** Aufgabe **
Über welches CYP-Enzym wird Escitalopram laut dem Textauszug zu 37 % metabolisiert?

Pharmakokinetik-Biomarker in der Psychiatrie

Die Metabolisierung etlicher psychiatrisch verwendeter Arzneistoffe erfolgt über Abbauwege des Cytochrom-P450-(CYP-)Systems. Gen-Polymorphismen können hier vor allem dann Probleme bereiten, wenn die Metabolisierung eines Arzneistoffs hauptsächlich über ein CYP-Enzym erfolgt. Wenn ein Wirkstoff unerwartet rasch abgebaut wird, spricht der Patient nicht auf die Therapie an. Wird der Arzneistoff hingegen zu langsam metabolisiert, führt dies zu einem eklatanten Anstieg der Nebenwirkungen.

Die Wahrscheinlichkeit für pharmakokinetisch bedingte Nebenwirkungen ist geringer, wenn mehrere CYP-Enzyme zur Metabolisierung beitragen. So wird etwa Escitalopram zu 37% über CYP2C19 metabolisiert, zu 35% über CYP3A4 und zu 27% über CYP2D6.

Individueller Test erstellt pharmakogenetisches Profil

Inzwischen stehen mehrere Untersuchungsmöglichkeiten zur pharmakogenetischen Diagnostik zur Verfügung. Ein Beispiel ist der in den USA angebotene GeneSightRX-Test. In einer Genprobe des Patienten werden verschiedene enzymatische Abbauwege des CYP-Systems auf genetische Abweichungen geprüft, ebenso Genvarianten von Serotonin-Rezeptoren und -Transportern im Gehirn. Daraus wird eine farbkodierte Risiko-Stratifikation des Patienten erstellt. Grün signalisiert eine normale Funktionalität, Gelb weist auf Einschränkungen hin und bei Rot ist eine erhöhte Achtsamkeit mit häufigeren Kontrollen geraten. Jeder Farbe wird beim individuellen Patienten eine Liste psychiatrischer Arzneistoffe zugeordnet. Der Arzt weiß nun also, welche Präparate er bei diesem Patienten unbedenklich geben kann, und bei welchen er mit Problemen rechnen muss.

Validiert wurde diese Vorgehensweise in drei Studien, in denen therapieresistente Depressionspatienten mit GeneSightRX getestet wurden. Die Testergebnisse wurden dem Behandler entweder sofort mitgeteilt – als Grundlage für weitere Therapieentscheidungen, zum Beispiel Dosisanpassung oder Umstellung – oder erst nach acht bis zehn Wochen. In diesem Zeitraum konnte der Behandler die Therapie nach eigenem Ermessen ändern [1]. Dabei zeigte sich ein signifikanter Unterschied in der Wirksamkeit, gemessen mit der Hamilton-Depressionsskala (HAMD17-Score), zumindest zwischen der grün-gelben und der roten Kohorte (p=0,003), in dem Sinne, dass bei Patienten, die ein für sie problematisches Antidepressivum („rot“) erhielten, die therapeutische Wirkung erheblich eingeschränkt war. Dies kann direkt auf mangelnde Wirksamkeit oder auch auf Nicht-Einnahme aufgrund starker Nebenwirkungen zurückgeführt werden.

** Material **

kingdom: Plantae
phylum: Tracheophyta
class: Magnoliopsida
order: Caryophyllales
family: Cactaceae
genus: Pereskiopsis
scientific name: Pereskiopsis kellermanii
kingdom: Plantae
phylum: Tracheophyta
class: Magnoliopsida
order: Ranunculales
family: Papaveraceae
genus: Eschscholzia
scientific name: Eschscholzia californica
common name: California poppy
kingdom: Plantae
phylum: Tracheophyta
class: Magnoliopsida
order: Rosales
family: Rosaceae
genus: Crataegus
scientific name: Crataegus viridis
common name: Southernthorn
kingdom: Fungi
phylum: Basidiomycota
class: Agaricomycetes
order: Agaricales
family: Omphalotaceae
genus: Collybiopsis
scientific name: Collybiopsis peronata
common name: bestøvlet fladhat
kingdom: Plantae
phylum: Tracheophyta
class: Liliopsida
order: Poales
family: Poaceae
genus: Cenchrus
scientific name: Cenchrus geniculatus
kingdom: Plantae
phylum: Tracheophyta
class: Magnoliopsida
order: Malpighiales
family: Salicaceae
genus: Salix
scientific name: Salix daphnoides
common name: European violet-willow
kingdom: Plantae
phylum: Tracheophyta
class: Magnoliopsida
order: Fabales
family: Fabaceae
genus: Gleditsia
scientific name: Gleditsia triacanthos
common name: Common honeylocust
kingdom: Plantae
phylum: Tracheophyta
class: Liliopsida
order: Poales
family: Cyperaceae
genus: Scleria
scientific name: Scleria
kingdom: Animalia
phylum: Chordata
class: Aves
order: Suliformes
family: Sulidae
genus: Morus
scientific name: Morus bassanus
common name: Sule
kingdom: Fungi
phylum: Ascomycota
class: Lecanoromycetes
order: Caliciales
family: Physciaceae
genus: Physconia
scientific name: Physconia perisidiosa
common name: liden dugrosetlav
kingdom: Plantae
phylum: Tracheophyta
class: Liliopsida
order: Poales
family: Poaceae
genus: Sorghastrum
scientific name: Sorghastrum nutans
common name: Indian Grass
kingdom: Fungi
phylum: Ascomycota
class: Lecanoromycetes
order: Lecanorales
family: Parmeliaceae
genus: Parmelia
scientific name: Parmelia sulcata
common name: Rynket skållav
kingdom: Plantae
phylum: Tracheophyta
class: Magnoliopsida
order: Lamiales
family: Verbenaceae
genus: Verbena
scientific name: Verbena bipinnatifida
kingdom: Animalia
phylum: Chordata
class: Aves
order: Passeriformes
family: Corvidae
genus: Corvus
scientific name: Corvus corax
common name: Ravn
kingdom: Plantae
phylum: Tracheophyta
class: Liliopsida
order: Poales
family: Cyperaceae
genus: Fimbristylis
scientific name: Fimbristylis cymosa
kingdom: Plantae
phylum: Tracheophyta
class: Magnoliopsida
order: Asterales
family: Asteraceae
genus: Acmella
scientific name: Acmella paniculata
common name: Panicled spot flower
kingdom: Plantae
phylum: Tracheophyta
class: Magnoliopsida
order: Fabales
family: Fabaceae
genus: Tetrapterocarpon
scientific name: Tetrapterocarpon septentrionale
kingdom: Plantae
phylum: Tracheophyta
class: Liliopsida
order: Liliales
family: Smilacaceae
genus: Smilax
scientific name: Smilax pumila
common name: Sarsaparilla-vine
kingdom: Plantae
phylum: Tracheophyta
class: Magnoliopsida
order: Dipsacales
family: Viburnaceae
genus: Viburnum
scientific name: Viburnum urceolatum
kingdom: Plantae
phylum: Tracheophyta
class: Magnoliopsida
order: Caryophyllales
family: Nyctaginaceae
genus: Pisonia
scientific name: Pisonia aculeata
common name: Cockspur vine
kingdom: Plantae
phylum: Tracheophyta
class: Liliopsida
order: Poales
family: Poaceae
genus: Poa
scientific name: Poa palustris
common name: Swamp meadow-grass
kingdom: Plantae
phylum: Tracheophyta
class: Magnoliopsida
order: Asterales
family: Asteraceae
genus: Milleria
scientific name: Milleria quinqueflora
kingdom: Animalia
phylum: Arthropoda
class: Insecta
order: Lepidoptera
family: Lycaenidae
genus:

** Lösung **
Über CYP2C19.